Video footage of the burglary shows two men cutting away a window grille early on November 25th last, before entering and exiting the building within five minutes. Security guards spotted the intruders on cameras but no alarm was sounded as, minutes earlier, a fire was set at a nearby electricity junction box to cut the power.
Forensic
Investigators say two key breakthroughs lead to Tuesday’s police raids. On the window used to enter and leave the museum, forensic investigators found DNA traces of the perpetrators which could be linked to the suspects. In addition, police were able to link them to a Mercedes car, sprayed to look like a taxi, that the raiders used as a getaway car to drive back to Berlin.
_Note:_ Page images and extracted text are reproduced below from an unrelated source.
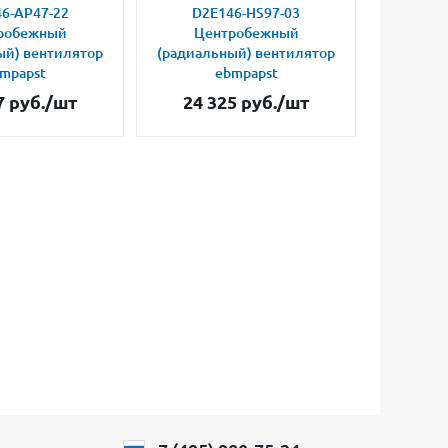
6-AP47-22
D2E146-HS97-03
D2E
робежный
Центробежный
Це
ый) вентилятор
(радиальный) вентилятор
(радиал
mpapst
ebmpapst
7
руб.
/шт
24 325
руб.
/шт
34 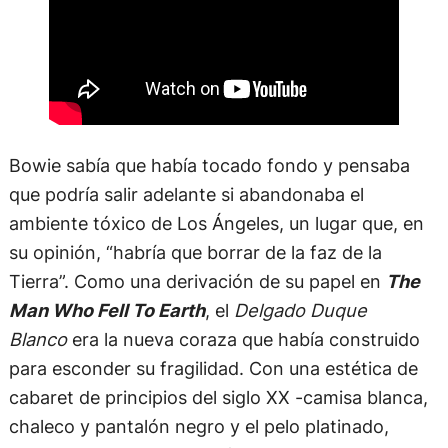
Bowie sabía que había tocado fondo y pensaba
que podría salir adelante si abandonaba el
ambiente tóxico de Los Ángeles, un lugar que, en
su opinión, “habría que borrar de la faz de la
Tierra”. Como una derivación de su papel en
The
Man Who Fell To Earth
, el
Delgado Duque
Blanco
era la nueva coraza que había construido
para esconder su fragilidad. Con una estética de
cabaret de principios del siglo XX -camisa blanca,
chaleco y pantalón negro y el pelo platinado,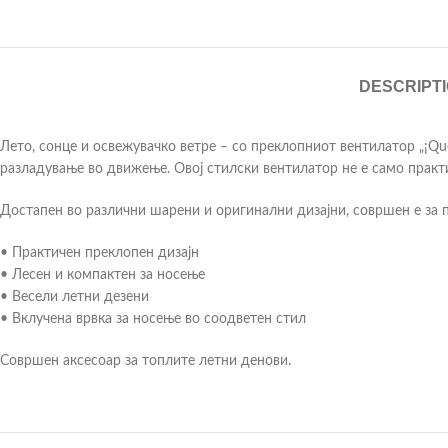
DESCRIPT
Лето, сонце и освежувачко ветре – со преклопниот вентилатор „¡Que
разладување во движење. Овој стилски вентилатор не е само практ
Достапен во различни шарени и оригинални дизајни, совршен е за п
• Практичен преклопен дизајн
• Лесен и компактен за носење
• Весели летни дезени
• Вклучена врвка за носење во соодветен стил
Совршен аксесоар за топлите летни денови.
Police said the brothers still on the run are no strangers to the law. They were part of the gang behind another spectacular heist, the theft of a 100kg gold coin from a Berlin museum in March 2017.
In September the brothers were handed jail sentences of three years each but are appealing the rulings and have yet to serve any jail time.
News of the arrests has given locals in Saxony some hope that their beloved royal jewels, collected by local King August the Strong in the 18th century, can be recovered and returned. The 3,000-piece collection was seized by the Red Army in 1945 and only returned to the Saxon capital in 1958. Their home, the Green Vault, was reopened to the public for the first time since the war in 2006, after a €45 million renovation.
While some experts say that because the stolen pieces are identifiable they couldn’t be sold on the open market, investigators have a more pessimistic view: that the jewels were cut up quickly after the raid and sold as individual stones.
“We would need quite a bit of luck to find them, a year after the event,” said Mr Thomas Geithner, spokesman for the Dresden police. “But hope always dies last.”